Here at the Chieftain sports desk, we are digging through our archives to bring you flashes from Pueblo’s sports with our Throwback Thursday stories. Today’s is a recap of a collegiate wrestling dual for University of Southern Colorado — now Colorado State University-Pueblo, from Jan. 12, 1996. The ThunderWolves had a tough go in the matchup and had an intriguing situation with an official. The story was written by former Chieftain reporter Chuck Herman.
GUNNISON – After Thursday night’s dual here between University of Southern Colorado and Western State College, neither coach was gloating. Western’s Greg Waggoner was just happier than USC’s Doug Moses.
It’s a fun and clean rivalry, and those are the best kind,” said Waggoner, who had just watched his team beat the ThunderWolves 28-16. “It’s the kind of rivalry that’s healthy in sports. But if I told you I didn’t like to win, that would be a fib.”
Apart from watching his team win, however, Waggoner was just as thoughtful as Moses.
“It’s the middle of the season,” Waggoner said. “There’s a lot to be done. I guess that’s where we’re supposed to be this time of year.”
Moses had several things to be pleased with despite the loss. To begin with, 118-pound Manuel Guzman beat Western’s All-American Johnny Vigil for the first time in three tries.
Guzman coming through and beating this kid who is an All-American, that’s a good, positive thing for us,” Moses said. “There were a lot of things that could have gone our way, but with the lineup tonight, I thought we did all right. We came out with some fire in our bellies.”
Guzman last wrestled Vigil at the Great Plains Open with Vigil winning the match 12-4 to take seventh. Thursday, Guzman came out on top with a 9-7 decision.
“Even my high school coach (Bobby Gonzales, former Central High School coach) told me the third time was a charm,” Guzman said. “My strategy was to circle into his legs and concentrate on my shooting, keeping me on the offensive.

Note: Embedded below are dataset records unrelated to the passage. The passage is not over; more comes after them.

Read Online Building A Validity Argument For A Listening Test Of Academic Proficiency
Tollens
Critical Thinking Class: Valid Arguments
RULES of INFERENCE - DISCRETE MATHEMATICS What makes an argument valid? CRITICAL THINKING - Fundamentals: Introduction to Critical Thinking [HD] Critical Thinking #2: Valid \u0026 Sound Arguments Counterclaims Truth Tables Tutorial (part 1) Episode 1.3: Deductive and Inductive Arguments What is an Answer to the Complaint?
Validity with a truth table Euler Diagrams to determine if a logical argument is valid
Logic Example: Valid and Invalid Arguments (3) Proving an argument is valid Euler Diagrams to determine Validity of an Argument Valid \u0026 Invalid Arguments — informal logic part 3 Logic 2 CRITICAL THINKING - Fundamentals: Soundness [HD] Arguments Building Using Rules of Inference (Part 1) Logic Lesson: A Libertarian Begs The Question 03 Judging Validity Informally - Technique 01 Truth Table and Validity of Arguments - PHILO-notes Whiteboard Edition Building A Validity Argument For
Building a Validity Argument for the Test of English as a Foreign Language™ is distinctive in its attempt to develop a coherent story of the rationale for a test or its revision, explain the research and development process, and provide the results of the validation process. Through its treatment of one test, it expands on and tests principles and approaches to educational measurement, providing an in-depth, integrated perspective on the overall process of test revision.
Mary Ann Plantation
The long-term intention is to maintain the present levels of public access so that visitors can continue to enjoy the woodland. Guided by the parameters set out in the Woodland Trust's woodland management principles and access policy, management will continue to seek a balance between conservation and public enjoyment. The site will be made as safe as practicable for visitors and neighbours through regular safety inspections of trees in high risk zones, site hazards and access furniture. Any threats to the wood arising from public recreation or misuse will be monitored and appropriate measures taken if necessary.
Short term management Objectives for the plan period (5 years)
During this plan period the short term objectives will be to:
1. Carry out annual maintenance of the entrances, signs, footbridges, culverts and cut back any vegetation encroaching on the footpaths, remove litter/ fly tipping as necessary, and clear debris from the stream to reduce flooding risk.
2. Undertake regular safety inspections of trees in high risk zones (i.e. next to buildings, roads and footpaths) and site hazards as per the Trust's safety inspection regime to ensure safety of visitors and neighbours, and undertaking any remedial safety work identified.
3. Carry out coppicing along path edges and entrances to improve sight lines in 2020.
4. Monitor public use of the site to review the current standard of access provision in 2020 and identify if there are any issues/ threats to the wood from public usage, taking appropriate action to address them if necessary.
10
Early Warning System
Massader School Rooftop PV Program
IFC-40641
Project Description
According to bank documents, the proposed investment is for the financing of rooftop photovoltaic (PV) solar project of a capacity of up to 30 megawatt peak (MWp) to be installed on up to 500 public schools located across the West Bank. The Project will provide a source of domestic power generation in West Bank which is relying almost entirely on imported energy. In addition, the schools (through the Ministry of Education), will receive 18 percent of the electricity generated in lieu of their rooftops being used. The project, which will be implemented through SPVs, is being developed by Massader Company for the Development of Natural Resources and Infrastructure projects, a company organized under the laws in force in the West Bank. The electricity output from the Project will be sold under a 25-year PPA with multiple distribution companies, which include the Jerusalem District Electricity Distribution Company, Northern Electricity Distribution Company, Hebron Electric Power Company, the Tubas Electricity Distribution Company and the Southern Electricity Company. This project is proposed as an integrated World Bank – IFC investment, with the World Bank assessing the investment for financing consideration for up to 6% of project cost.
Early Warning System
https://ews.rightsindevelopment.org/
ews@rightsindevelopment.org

Guzman appeared a little tentative early in the match, falling behind 5-3 after the first period. He rallied in the second period scoring a takedown and then back points. Vigil escaped to knot the bout at 7-7 early in the third, but Guzman took down the Mountaineer junior with 36 seconds left to cap the scoring.
“I was a little nervous at first,” Guzman said. “But I came to prove a point. It felt good to win in his house.”
Bob Neff followed with a win in overtime to put USC up 6-0, but a goof by referee Blaine Walters could have cost the ThunderWolves three points. Neff took down Western’s Jeremy Franz, which ordinarily would have ended the match. However, Neff took Franz down to his back and should have been allowed an opportunity to get the pin instead of the 6-4 decision.
Neff was leading in the match until Walter hit him with stalling with 8 seconds left to end regulation at 4-4.
“In overtime, we’ve got the opportunity to pin the guy,” Moses said. “And he was flat on his back. That was my only point, and I was right. The official knew he made a mistake.”
The three points didn’t figure in the decision, but that, coupled with forfeiting at 134, put USC in a big hole. Neff was slated to wrestle at 134, but 126-pounder Lucas Trujillo injured his knee in practice necessitating the lineup shuffle.
USC’s Lyle Geyer then lost a close decision (3-2) at 142. Geyer appeared to have a reversal at the final buzzer but the official ruled no points and USC lost a match it had to win.
USC dropped the next three bouts including another close one at 167 when Chris Thorgesen, who was leading 4-3, gave up a reversal with 8 seconds left.
Nick Gagliardi got USC back in the win column with a pin at 177, that despite his having had problems with his stomach for the past couple of days.
“I came back from break at 211,” Gagliardi said. “I’ve been cutting a lot of weight. I just didn’t do it the right way.”
Gagliardi looked like he was destined to lose until an injury timeout brought him back to the task at hand.
I was worrying about (getting sick),” he said. “Taking that injury break put my mind back on wrestling. I knew I could take that kid from the first time we tied up.”
Gagliardi’s pin and a decision win by Josh Kallsen at 190 made the score respectable for USC, but Moses was more focused on the positive things he saw than the final score.
We lost the dual, but there were signs of things that were good,” he said. “We’ve got a ways to go, but we’ll be all right.”